## Introduction

### In this notebook is explained how a Basic Machine Learning Model works, made by [Pol Jaimejuan Caubet](https://github.com/PolJaimejuanCaubet)

#### We demonstrate the process of building and evaluating a basic machine learning model for predicting the results of football matches. We use a decision tree regressor to analyze historical data from the La Liga league, transforming categorical data into numerical features, training the model, and evaluating its performance using Mean Absolute Error (MAE). The notebook covers data preprocessing, model training, and evaluation steps, providing a clear example of how machine learning techniques can be applied to sports analytics. The datasets in this project do not contain much statistical features that would allow us to analizeand accurate predictions. Instead, they serve as a basic example for learning how to apply predictive models. The main point is to practice and understand the process of building and evaluating machine learning models, rather than making highly accurate predictions :)
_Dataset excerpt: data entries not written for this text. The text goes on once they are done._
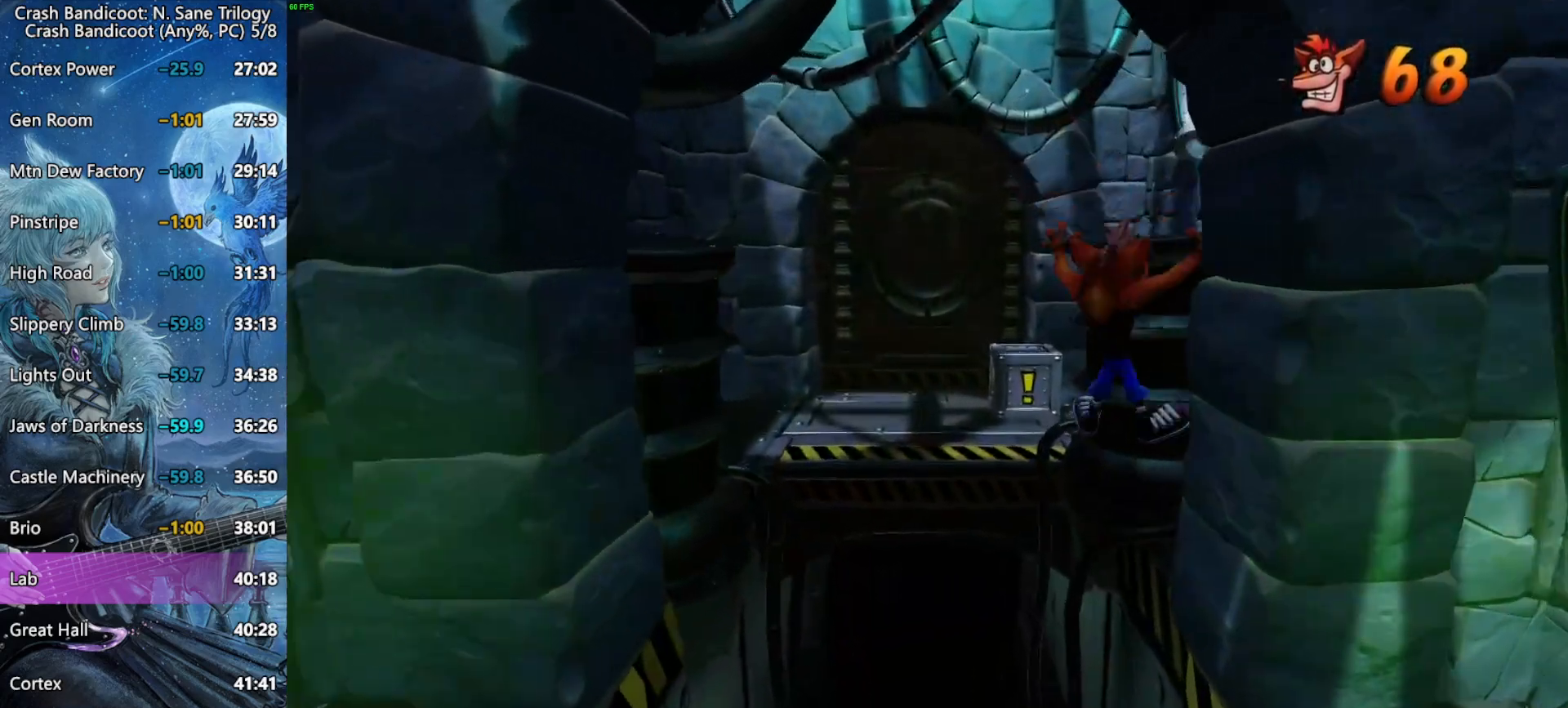
{"buttons": ["SQUARE", "L2"], "left_stick": "up", "right_stick": "center", "button_events": [[50, "CROSS", "down"], [100, "R2", "down"], [167, "R2", "up"], [267, "CROSS", "up"], [483, "SQUARE", "down"]]}
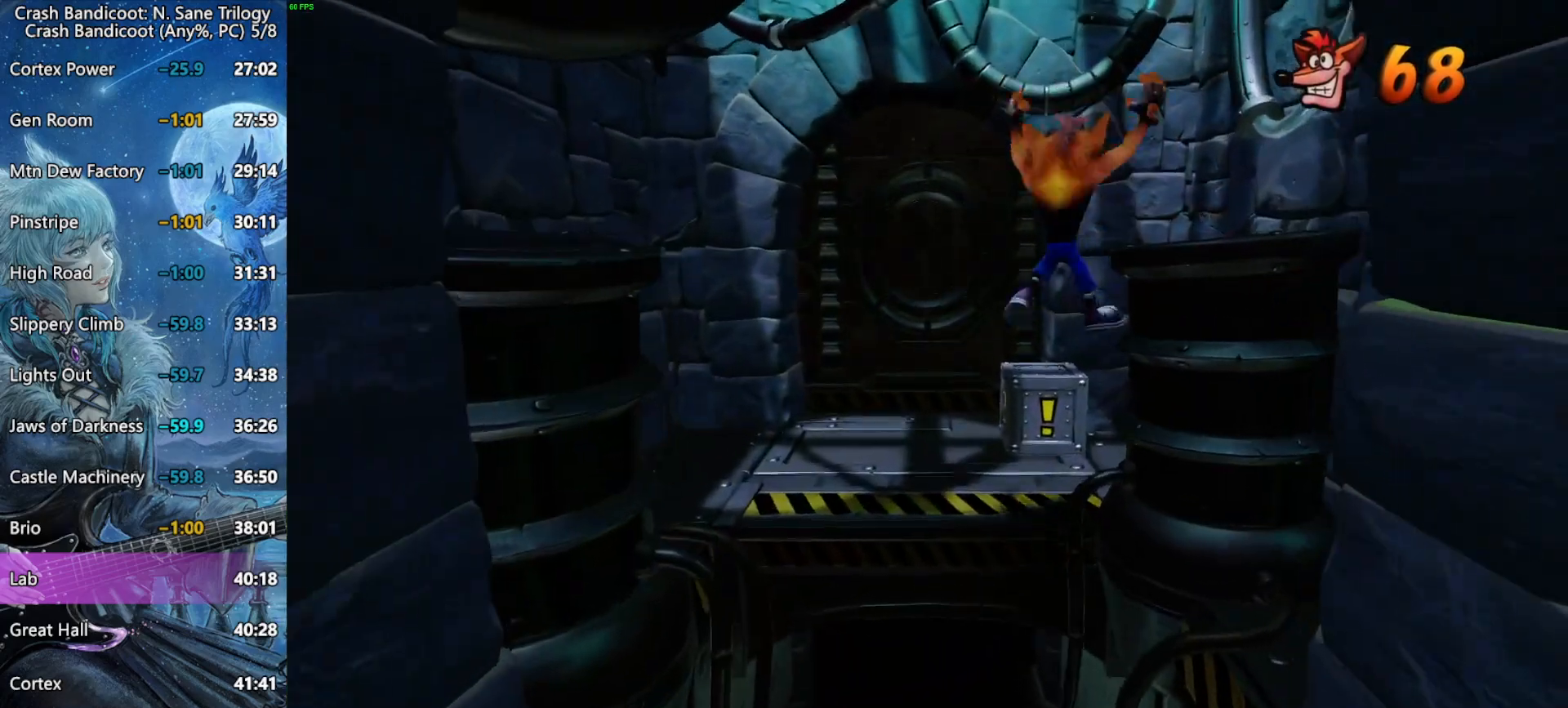
{"buttons": [], "left_stick": "up-left", "right_stick": "center", "button_events": [[250, "L2", "up"], [250, "SQUARE", "up"]]}
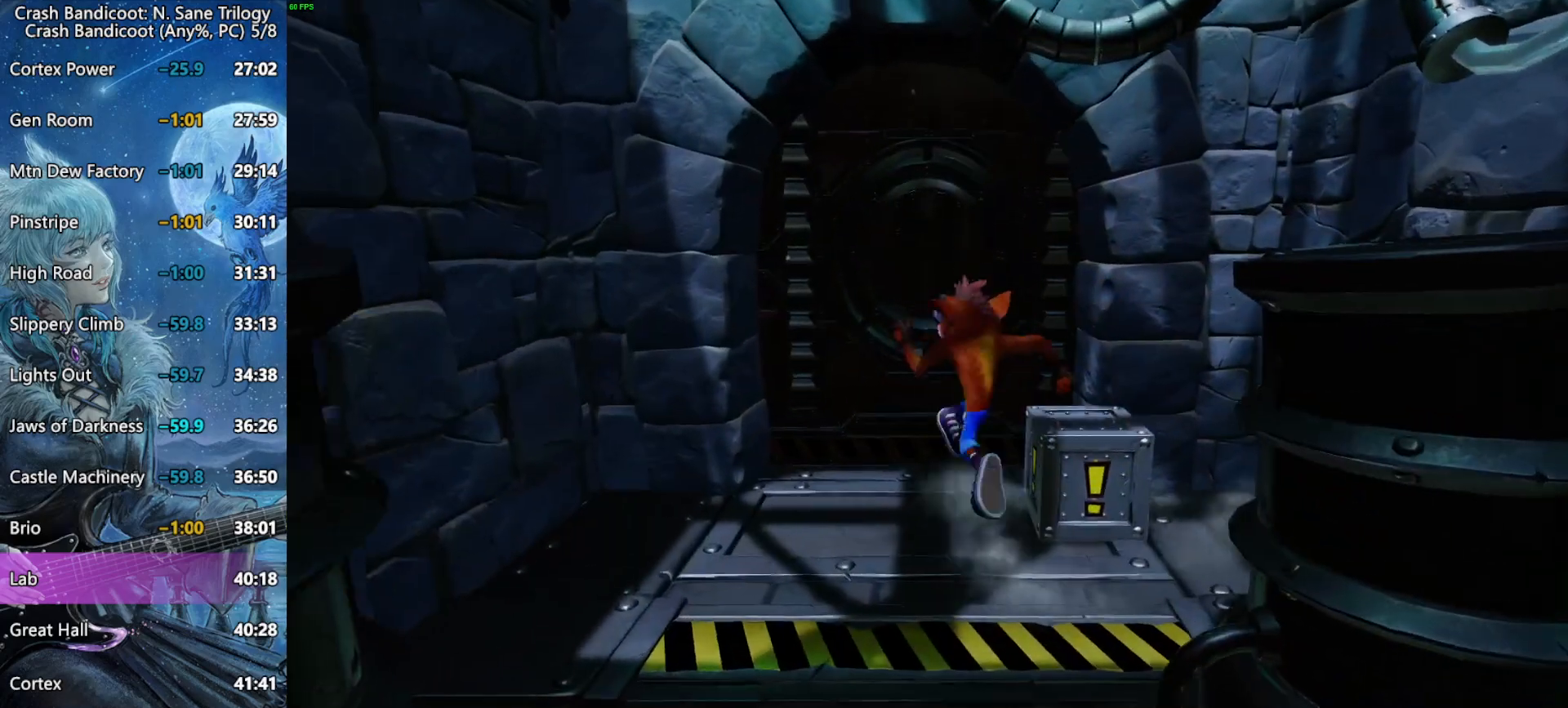
{"buttons": [], "left_stick": "up", "right_stick": "center", "button_events": []}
**First of all, we import necessary libraries for our project**
- `os`: for work with path files.
- `pandas`: for data manipulation as columns, rows, etc.
- `train_test_split` from `sklearn.model_selection`: for divide our data to validation and training sets
- `DecisionTreeRegressor` de `sklearn.tree`: to create and train our model
- `mean_absolute_error` de `sklearn.metrics`: statistical basic metrics.
- `LabelEncoder` de `sklearn.preprocessing`: to convert categorical variables to numerical values.

In [2]:
import os
import pandas as pd
from sklearn.model_selection import train_test_split
from sklearn.tree import DecisionTreeRegressor
from sklearn.metrics import mean_absolute_error
from sklearn.preprocessing import LabelEncoder

**Loading dataset path**

Basically we are loading dataset of the matches of La Liga using `pandas` methods. We use `os.path` to obtain the correct path for .csv, that is located in `LeaguesDataset` file.

In [7]:
current_dir = os.getcwd()
league_dataset_path = os.path.join(current_dir, '..', 'LeaguesDataset', 'LaLiga.csv')
league_dataset = pd.read_csv(league_dataset_path)


**Eliminar valores nulos**

We delete all dataset rows that contain null values, using `dropna()`, to ensure that our model is not affected by incomplete data.

In [8]:
league_dataset.dropna(inplace=True)

**Convert the 'Date' column to numerical features**

The 'Date' column contains information about the date of each match, so we convert it into numerical features (day, month, and year). This is necessary because machine learning models cannot work directly with dates.

First, we convert the 'Date' column to a date format, then extract the day, month, and year of each match and save them as new columns. Finally, we delete through `drop()` the 'Date' column.


In [None]:
league_dataset['Date'] = pd.to_datetime(league_dataset['Date'], format='%d/%m/%Y', errors='coerce')
league_dataset.dropna(subset=['Date'], inplace=True)
league_dataset['Day'] = league_dataset['Date'].dt.day
league_dataset['Month'] = league_dataset['Date'].dt.month
league_dataset['Year'] = league_dataset['Date'].dt.year
league_dataset.drop('Date', axis=1, inplace=True)